> CONSIGNE
D'après le texte choisi, combien d'artistes, d'écrivains, de poètes et d'académiciens ont signé le manifeste en quelques semaines ?

A ce moment, déjà, nous avions brisé le tabou autour de Jérusalem. En moins de quelques semaines, 800 artistes, écrivains, poètes et académiciens avaient signé le manifeste, et des milliers de citoyens de tous milieux ont ajouté leur signature. En 2000, quand il était (faussement) supposé que Ehud Barak à Camp David « laissait tomber » Jérusalem-Est, il n’y a eu aucun tollé dans le pays. La formule de Bill Clinton sur Jérusalem en janvier 2001 - « ce qui est Arabe devra être Palestinien, ce qui est Juif devra être Israélien » - fut acceptée par beaucoup. C’était aussi prévu par l’Initiative de Genève. Si Peretz avait ouvertement et avec force soutenu cela, il aurait marqué des points.

C’est aussi vrai pour les autres questions sur la paix. Le flou sert Sharon, il dessert Peretz dont la force vient du fait que son message « social et économique » est bien intégré avec le message « sécurité nationale ». Il y a deux côtés au même coin. C’est un message rafraîchissant et nouveau pour beaucoup de gens. Un message qui est juste, moral, et aussi de bonne tactique électorale.

Remarque personnelle : de peur d’être suspecté d’exprimer une opinion comme un observateur inexpérimenté qui n’a jamais assumé de responsabilité, j’aimerais faire remarquer que j’ai moi-même dirigé 5 campagnes électorales pour la Knesset et réussi dans 4. il est vrai que c’était toujours pour des petits partis dépourvus d’argent et d’appareil, mais en ce qui concerne les problèmes et les contraintes, il n’y a pas une si grande différence.

> RELEVÉS EXTRAITS
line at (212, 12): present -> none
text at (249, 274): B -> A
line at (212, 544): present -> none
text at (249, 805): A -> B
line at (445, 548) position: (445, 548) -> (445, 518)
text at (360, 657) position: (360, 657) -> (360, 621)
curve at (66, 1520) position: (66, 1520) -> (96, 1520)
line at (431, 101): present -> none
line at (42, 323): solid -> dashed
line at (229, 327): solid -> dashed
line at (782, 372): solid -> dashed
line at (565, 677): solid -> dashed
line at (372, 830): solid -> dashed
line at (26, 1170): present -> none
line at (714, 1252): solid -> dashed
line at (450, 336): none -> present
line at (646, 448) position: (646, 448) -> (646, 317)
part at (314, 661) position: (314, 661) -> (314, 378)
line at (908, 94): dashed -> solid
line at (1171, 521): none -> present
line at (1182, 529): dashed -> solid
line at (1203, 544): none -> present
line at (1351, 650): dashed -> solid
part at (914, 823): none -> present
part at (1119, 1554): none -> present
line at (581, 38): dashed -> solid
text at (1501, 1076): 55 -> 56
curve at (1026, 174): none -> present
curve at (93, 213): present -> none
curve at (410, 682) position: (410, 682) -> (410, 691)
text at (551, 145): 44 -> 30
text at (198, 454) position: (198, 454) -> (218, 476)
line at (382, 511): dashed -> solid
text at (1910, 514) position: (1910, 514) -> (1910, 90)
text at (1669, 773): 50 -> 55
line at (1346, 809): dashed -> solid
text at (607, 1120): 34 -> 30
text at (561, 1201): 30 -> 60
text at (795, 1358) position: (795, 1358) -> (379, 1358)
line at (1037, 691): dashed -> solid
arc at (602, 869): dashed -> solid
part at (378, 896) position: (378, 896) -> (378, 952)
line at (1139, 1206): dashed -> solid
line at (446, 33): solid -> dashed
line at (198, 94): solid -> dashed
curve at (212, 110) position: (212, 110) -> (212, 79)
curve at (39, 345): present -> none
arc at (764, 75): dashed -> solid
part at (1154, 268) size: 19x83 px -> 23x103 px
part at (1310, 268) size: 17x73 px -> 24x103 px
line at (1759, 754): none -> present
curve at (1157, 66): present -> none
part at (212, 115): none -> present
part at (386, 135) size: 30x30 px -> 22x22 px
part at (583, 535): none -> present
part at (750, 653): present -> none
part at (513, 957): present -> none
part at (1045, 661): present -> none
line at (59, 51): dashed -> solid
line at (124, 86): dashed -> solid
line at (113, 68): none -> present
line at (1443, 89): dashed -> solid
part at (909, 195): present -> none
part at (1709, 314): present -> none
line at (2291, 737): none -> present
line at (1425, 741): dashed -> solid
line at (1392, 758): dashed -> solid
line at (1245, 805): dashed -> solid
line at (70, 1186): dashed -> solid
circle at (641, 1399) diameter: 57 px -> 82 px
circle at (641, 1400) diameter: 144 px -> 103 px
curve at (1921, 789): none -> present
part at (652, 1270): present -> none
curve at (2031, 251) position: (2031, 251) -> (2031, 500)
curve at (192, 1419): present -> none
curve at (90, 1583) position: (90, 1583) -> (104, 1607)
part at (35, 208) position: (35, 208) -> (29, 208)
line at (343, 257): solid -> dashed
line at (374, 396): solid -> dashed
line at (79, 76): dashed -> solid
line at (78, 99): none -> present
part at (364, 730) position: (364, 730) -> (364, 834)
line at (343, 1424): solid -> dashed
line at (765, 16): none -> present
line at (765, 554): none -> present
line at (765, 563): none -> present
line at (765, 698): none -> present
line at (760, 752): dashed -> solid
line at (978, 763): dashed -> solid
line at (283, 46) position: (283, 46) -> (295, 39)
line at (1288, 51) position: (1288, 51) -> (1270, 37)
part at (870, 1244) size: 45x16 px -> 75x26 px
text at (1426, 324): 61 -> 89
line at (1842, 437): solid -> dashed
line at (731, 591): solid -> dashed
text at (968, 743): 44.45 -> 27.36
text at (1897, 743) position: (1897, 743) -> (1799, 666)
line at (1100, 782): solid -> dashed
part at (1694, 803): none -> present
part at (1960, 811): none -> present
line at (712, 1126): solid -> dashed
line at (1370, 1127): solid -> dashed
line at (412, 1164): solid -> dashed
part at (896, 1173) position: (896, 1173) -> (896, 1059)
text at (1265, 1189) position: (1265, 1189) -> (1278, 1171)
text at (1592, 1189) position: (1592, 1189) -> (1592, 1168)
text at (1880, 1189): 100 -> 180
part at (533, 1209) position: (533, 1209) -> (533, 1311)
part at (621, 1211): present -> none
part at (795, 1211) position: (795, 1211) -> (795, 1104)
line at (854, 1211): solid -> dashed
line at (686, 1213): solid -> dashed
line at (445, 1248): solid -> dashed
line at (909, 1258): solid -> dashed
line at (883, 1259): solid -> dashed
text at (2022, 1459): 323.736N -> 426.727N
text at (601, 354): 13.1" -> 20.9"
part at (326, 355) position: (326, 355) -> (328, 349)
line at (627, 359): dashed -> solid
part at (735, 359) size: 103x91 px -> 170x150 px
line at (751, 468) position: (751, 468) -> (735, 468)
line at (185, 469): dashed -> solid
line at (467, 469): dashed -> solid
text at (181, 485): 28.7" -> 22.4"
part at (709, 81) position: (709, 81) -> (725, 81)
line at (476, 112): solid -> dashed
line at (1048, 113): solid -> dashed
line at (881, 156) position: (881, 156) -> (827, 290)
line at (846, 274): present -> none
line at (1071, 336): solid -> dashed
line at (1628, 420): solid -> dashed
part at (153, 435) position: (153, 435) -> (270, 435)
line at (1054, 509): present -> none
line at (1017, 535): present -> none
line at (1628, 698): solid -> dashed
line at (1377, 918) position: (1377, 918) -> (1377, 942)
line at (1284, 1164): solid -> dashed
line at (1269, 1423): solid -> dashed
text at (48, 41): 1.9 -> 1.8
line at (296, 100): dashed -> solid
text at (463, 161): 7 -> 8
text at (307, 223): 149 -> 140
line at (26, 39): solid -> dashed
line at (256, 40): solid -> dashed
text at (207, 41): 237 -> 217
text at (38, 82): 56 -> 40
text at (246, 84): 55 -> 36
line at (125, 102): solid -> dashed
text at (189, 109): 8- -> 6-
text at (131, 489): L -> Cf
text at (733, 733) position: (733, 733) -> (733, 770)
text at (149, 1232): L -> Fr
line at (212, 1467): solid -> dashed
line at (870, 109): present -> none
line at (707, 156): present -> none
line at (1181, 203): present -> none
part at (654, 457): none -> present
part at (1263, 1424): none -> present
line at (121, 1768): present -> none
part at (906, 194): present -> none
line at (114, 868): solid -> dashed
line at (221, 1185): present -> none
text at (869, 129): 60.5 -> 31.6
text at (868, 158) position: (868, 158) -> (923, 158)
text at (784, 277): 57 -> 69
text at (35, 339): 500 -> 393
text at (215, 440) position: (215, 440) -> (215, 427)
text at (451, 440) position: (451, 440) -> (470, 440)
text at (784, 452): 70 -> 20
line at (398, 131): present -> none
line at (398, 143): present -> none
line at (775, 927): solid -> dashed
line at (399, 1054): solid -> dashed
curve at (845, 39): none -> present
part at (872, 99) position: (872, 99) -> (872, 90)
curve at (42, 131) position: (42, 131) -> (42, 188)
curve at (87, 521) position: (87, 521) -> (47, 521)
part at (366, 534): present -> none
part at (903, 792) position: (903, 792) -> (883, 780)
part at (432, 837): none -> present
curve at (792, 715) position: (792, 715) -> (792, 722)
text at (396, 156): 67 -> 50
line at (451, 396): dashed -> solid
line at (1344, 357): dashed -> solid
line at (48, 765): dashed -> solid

> RÉSULTAT
800.